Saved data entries
*** Block opens ***

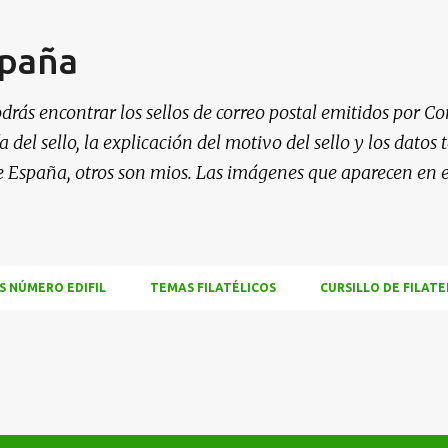
Ir al contenido principal
spaña
drás encontrar los sellos de correo postal emitidos por Co
 del sello, la explicación del motivo del sello y los datos
e España, otros son mios. Las imágenes que aparecen en 
S NÚMERO EDIFIL
TEMAS FILATÉLICOS
CURSILLO DE FILATE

*** Block closes ***

• What you should do
The required output is the line holding "S NÚMERO EDIFIL" plus every line after it in the data, reproduced exactly.

• Finished task
S NÚMERO EDIFIL
TEMAS FILATÉLICOS
CURSILLO DE FILATE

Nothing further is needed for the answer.